> Records
╔══
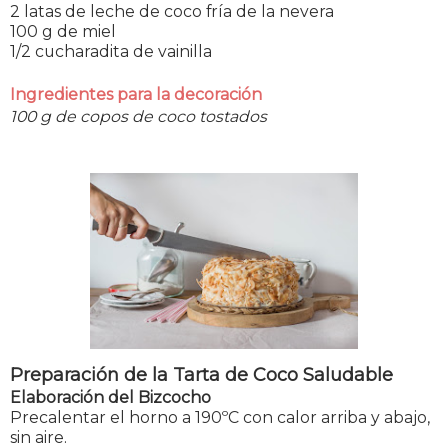
2 latas de leche de coco fría de la nevera
100 g de miel
1/2 cucharadita de vainilla
Ingredientes para la decoración
100 g de copos de coco tostados
Preparación de la Tarta de Coco Saludable
Elaboración del Bizcocho
Precalentar el horno a 190ºC con calor arriba y abajo,
sin aire.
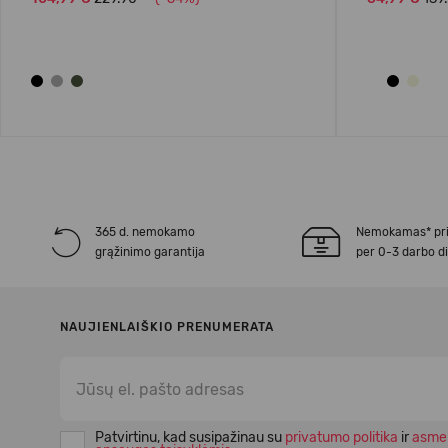
365 d. nemokamo
Nemokamas* pr
grąžinimo garantija
per 0-3 darbo d
NAUJIENLAIŠKIO PRENUMERATA
Patvirtinu, kad susipažinau su
privatumo politika
ir
asme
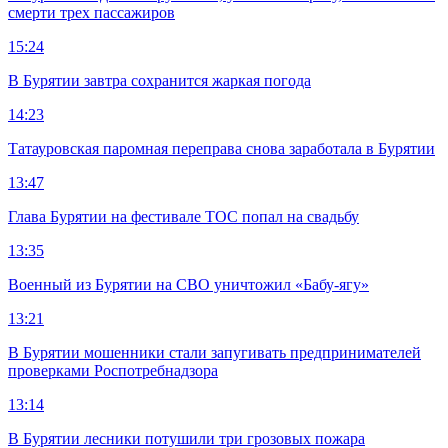
смерти трех пассажиров
15:24
В Бурятии завтра сохранится жаркая погода
14:23
Татауровская паромная переправа снова заработала в Бурятии
13:47
Глава Бурятии на фестивале ТОС попал на свадьбу
13:35
Военный из Бурятии на СВО уничтожил «Бабу-ягу»
13:21
В Бурятии мошенники стали запугивать предпринимателей
проверками Роспотребнадзора
13:14
В Бурятии лесники потушили три грозовых пожара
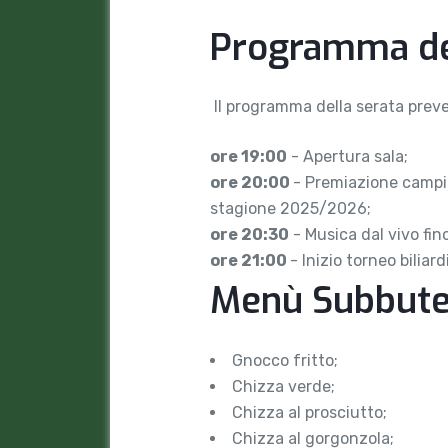
Programma del
Il programma della serata preve
ore 19:00
- Apertura sala;
ore 20:00
- Premiazione campio
stagione 2025/2026;
ore 20:30
- Musica dal vivo fi
ore 21:00
- Inizio torneo biliard
Menù Subbuteo
Gnocco fritto;
Chizza verde;
Chizza al prosciutto;
Chizza al gorgonzola;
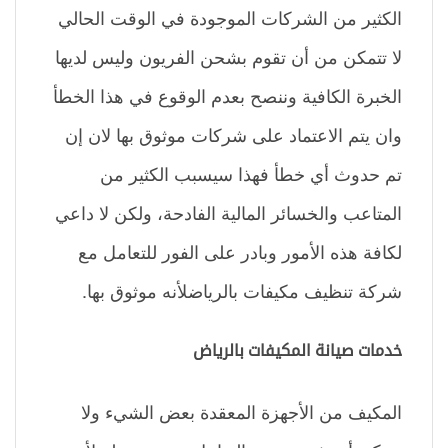
الكثير من الشركات الموجودة في الوقت الحالي
لا تتمكن من أن تقوم بشحن الفريون وليس لديها
الخبرة الكافية وننصح بعدم الوقوع في هذا الخطأ
وان يتم الاعتماد على شركات موثوق بها لان إن
تم حدوث أي خطأ فهذا سيسبب الكثير من
المتاعب والخسائر المالية الفادحة، ولكن لا داعي
لكافة هذه الأمور وبادر على الفور للتعامل مع
شركة تنظيف مكيفات بالرياضلأنه موثوق بها.
خدمات صيانة المكيفات بالرياض
المكيف من الأجهزة المعقدة بعض الشيء ولا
╚══
> Work to be completed
Quote exactly what appears from the line containing "شركة تنظيف مكيفات بالرياضلأنه موثوق بها." through the final line of the listing above, including both of those lines.

> Response to the exercise
شركة تنظيف مكيفات بالرياضلأنه موثوق بها.
خدمات صيانة المكيفات بالرياض
المكيف من الأجهزة المعقدة بعض الشيء ولا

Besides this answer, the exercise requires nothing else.